Y es que, ya que la cláusula se pactó entre las tres partes, «no hay sanción, hay ejecución de un pacto, perfectamente válido en Derecho».
Comunicado del Elche FC en el que el club exponía también que se había realizado también una extinción del contrato laboral con Rafa Mir. Algo que tiene un matiz importante, recuerda López Vela, debido a que el contrato del jugador es como «trabajador por cuenta ajena» del Sevilla FC.
«Lo que el Elche ha extinguido con efectos propios es el acuerdo de cesión, que es un contrato entre clubes, de naturaleza mercantil y deportiva», valora el abogado.
Así pues, «lo que se denomina «contrato laboral» es, en rigor, el vínculo temporal que durante la cesión mantenía el jugador con el club ilicitano».
El club tendrá complicado despedir a Rafa Mir sin sentencia firme
Una puntualización que hace que, en realidad, la relación laboral principal, aquella de la que se generan los derechos irrenunciables del trabajador, sea en realidad con el Sevilla FC.
Club de fútbol que no va a tener tan sencillo, al menos en el aspecto legal, el despido de Rafa Mir tras esta sentencia.

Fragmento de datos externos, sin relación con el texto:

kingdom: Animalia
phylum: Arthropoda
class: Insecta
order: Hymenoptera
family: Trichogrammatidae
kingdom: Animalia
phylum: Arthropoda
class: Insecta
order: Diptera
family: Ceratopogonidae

Especialmente, debido a que ésta no es definitiva, al haber espacio a recurso.
«Mientras no se agote la vía del recurso, Rafa Mir conserva en su integridad la presunción de inocencia», expone el abogado en conversaciones con Confilegal.
Un hecho que hace que el club tenga dos obstáculos jurídicos para imponer el despido disciplinario al futbolista condenado.

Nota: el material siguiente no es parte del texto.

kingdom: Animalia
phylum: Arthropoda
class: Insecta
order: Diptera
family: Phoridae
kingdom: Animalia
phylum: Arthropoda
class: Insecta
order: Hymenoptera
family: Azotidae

Por un lado, el problema de la presunción de inocencia.
«Si el club fundamenta el despido en los hechos objeto de la condena penal estaría dando por ciertos unos hechos que todavía pueden ser revisados y revocados en apelación». Algo que haría que el despido pueda llegar a considerarse, en jurisdicción social, como un despido improcedente.
«Si posteriormente la condena fuera anulada, revisada a la baja o el jugador fuera absuelto, el despido quedaría completamente huérfano de justificación». Algo que incluso abriría la puerta a la nulidad del despido por vulneración de un derecho fundamental.
En segundo lugar, se encontraría la falta de proporcionalidad.
«Incluso asumiendo que el club pudiera fundamentar el despido en una transgresión de la buena fe contractual, la jurisprudencia social exige siempre un juicio de proporcionalidad». Algo que, en este caso, es complicado, dado que la sanción debería tener «una conexión directa y demostrable con la prestación laboral o con la imagen y reputación de la empresa».
Situación que complica judicialmente el despido de Rafa Mir del Sevilla FC. Ello, dejando abierta la puerta a otras soluciones menos dolosas, como la suspensión cautelar de la relación laboral.